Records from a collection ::

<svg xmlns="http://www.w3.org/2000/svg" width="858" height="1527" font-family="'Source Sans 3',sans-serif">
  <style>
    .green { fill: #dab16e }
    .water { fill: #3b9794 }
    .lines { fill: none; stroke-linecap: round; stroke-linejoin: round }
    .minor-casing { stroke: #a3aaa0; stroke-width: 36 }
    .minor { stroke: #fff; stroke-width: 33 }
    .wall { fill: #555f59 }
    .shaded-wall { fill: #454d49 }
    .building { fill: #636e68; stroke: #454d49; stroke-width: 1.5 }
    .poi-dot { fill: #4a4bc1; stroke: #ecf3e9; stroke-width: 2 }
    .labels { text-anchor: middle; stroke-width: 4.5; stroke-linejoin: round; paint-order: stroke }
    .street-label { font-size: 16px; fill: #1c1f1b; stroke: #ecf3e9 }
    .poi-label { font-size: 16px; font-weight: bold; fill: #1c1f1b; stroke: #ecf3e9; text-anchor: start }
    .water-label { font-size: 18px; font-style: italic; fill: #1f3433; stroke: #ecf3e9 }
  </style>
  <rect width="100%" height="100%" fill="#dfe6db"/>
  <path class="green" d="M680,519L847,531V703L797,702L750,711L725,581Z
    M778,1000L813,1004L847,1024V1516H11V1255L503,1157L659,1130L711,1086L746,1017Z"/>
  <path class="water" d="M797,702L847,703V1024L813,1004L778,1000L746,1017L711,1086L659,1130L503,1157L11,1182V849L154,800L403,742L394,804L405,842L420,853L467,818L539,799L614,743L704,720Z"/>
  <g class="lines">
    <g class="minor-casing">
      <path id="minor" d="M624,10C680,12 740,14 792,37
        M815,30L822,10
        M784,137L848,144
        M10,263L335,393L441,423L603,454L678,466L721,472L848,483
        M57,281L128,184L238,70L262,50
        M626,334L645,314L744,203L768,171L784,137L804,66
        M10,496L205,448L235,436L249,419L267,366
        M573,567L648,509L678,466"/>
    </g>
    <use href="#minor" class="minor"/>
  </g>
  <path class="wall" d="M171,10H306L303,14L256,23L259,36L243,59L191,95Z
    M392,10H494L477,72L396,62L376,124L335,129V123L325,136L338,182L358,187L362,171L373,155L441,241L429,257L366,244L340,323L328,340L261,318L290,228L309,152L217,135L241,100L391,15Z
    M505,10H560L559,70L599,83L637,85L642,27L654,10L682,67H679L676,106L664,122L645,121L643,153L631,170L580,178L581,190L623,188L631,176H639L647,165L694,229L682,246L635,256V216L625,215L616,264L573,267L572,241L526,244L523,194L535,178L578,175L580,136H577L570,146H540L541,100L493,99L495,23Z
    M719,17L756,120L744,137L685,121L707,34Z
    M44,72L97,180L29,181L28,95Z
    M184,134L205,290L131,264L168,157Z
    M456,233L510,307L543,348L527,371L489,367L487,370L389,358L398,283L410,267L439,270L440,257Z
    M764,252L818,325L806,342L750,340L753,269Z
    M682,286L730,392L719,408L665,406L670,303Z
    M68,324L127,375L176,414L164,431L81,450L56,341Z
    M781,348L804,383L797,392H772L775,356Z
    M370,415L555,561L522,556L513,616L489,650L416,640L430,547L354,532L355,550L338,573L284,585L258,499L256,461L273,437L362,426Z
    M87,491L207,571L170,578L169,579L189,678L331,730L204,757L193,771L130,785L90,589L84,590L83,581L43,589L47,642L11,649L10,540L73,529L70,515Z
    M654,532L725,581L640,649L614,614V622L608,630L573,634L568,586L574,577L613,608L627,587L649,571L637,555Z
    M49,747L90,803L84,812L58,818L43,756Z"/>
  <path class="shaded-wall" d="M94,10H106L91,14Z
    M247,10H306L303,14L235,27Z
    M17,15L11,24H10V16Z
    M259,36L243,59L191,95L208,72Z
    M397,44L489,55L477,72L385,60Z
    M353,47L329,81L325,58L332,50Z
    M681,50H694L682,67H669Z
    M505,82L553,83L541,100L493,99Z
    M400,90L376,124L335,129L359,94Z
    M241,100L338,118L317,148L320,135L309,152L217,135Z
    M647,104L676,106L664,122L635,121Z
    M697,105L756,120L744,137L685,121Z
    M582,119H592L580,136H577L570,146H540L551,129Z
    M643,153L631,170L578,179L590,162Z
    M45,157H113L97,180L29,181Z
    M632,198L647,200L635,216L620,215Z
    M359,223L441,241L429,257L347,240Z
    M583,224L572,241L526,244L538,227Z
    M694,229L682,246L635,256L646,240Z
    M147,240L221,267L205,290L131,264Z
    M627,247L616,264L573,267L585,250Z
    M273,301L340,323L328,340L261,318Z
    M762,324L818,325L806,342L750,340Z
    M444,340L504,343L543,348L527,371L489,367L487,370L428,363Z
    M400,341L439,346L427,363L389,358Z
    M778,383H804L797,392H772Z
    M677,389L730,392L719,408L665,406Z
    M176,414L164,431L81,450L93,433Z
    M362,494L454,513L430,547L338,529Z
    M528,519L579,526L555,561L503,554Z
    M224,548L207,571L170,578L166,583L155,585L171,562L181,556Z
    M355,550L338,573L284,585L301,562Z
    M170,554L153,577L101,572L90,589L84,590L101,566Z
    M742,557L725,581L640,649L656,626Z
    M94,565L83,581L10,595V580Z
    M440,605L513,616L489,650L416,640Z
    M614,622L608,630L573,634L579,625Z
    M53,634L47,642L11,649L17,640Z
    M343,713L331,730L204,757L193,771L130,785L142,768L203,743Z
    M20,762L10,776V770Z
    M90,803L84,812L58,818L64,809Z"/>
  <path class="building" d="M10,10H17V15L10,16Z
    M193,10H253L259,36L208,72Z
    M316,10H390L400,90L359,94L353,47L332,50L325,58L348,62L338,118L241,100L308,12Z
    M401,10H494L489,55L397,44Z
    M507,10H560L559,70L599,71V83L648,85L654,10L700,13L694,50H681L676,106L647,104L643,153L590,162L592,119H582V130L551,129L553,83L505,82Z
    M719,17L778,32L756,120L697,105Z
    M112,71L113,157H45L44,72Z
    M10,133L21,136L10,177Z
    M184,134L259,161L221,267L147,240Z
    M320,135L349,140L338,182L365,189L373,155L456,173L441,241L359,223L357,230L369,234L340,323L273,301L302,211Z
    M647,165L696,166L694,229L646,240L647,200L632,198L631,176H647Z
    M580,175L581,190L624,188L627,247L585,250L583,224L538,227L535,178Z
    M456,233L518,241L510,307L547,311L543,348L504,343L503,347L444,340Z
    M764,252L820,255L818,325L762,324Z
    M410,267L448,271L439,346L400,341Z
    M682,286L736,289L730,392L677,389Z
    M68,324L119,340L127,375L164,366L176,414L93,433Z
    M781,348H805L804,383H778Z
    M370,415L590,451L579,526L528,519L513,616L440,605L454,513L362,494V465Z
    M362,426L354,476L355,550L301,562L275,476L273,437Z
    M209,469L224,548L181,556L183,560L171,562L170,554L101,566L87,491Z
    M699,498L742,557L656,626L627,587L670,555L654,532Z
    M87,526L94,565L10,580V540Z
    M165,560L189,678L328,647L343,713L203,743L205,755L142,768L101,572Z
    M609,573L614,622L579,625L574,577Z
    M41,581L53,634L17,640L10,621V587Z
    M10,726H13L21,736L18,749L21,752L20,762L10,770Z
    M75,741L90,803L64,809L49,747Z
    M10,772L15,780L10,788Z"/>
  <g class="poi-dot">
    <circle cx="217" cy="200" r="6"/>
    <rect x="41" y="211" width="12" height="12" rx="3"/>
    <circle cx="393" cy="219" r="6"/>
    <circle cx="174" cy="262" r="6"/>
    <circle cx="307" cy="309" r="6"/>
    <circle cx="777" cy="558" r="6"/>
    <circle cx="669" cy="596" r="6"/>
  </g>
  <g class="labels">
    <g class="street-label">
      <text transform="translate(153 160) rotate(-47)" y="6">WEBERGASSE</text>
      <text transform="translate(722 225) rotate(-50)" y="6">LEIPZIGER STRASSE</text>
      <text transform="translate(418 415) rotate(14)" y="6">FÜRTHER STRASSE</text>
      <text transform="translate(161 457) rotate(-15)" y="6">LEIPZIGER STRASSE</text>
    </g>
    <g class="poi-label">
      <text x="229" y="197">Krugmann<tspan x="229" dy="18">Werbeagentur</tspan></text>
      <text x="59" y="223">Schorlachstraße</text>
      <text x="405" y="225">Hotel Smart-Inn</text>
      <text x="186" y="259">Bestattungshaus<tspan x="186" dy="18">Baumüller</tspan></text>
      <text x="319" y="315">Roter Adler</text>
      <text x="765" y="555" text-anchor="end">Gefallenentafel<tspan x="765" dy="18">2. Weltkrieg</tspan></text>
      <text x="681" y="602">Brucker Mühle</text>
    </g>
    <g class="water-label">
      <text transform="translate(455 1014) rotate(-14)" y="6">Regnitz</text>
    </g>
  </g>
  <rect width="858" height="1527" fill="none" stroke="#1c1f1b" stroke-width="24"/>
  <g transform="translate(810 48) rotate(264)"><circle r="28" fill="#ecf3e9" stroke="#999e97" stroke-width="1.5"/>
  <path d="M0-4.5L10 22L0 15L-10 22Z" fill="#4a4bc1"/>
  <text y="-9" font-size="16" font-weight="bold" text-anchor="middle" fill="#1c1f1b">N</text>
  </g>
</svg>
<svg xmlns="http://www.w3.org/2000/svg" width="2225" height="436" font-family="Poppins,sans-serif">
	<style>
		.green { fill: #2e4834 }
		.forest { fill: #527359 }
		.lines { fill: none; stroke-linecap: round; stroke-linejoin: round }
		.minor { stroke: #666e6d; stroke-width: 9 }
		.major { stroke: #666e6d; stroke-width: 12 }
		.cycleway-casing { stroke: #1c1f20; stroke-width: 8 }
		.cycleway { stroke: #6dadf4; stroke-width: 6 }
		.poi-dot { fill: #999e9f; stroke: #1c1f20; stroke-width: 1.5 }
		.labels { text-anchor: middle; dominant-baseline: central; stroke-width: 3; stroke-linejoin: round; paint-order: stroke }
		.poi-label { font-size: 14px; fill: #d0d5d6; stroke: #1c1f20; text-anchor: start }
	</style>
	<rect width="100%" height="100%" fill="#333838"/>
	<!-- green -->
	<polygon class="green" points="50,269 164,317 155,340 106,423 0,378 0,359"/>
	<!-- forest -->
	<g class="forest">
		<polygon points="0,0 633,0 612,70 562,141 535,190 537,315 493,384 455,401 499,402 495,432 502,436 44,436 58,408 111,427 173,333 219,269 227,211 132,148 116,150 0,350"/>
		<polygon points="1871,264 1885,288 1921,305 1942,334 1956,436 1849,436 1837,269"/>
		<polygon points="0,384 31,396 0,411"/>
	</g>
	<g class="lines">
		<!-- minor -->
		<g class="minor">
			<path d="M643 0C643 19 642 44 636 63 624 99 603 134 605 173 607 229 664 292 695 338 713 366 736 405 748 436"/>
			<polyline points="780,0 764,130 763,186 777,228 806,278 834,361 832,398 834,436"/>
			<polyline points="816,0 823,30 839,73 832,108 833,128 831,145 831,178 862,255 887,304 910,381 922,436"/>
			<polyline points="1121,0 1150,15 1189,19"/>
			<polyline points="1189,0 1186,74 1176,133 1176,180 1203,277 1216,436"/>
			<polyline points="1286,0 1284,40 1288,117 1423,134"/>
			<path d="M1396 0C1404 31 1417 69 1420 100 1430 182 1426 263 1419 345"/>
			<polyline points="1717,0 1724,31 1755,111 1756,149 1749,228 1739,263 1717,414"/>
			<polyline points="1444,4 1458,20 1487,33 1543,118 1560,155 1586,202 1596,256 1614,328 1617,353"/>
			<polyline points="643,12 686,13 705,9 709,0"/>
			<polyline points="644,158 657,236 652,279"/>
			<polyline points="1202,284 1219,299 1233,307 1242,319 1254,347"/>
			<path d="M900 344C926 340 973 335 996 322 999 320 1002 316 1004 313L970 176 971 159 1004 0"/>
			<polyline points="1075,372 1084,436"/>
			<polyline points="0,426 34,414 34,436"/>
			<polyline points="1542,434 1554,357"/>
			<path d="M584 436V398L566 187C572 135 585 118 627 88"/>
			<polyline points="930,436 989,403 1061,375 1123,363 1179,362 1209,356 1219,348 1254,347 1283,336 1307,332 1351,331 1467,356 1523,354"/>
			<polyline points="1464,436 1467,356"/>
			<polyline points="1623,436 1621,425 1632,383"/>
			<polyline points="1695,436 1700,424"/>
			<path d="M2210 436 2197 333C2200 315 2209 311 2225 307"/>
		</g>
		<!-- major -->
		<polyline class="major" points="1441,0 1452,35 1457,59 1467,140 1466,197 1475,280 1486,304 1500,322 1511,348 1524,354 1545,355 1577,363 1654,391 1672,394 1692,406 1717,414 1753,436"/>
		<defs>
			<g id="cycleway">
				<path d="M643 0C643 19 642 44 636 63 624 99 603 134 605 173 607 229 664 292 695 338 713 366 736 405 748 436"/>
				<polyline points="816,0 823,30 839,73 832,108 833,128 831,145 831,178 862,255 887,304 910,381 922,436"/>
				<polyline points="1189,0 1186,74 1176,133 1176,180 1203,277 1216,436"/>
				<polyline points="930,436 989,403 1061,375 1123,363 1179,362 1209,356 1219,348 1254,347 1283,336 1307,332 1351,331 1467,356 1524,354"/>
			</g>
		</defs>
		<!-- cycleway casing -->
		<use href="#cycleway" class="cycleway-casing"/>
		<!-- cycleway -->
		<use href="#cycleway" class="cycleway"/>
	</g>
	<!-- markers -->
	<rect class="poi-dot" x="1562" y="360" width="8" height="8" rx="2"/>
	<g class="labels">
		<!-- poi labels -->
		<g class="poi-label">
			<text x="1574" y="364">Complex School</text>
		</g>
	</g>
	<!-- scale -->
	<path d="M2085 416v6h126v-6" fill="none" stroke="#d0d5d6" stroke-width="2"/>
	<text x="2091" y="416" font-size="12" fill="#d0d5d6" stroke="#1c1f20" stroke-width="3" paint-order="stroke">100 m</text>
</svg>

WHAT TO WORK ON :: Please copy each line of the entries in which the word "middle" shows up.

RESULT FOR THIS TASK ::
    .labels { text-anchor: middle; stroke-width: 4.5; stroke-linejoin: round; paint-order: stroke }
  <text y="-9" font-size="16" font-weight="bold" text-anchor="middle" fill="#1c1f1b">N</text>
		.labels { text-anchor: middle; dominant-baseline: central; stroke-width: 3; stroke-linejoin: round; paint-order: stroke }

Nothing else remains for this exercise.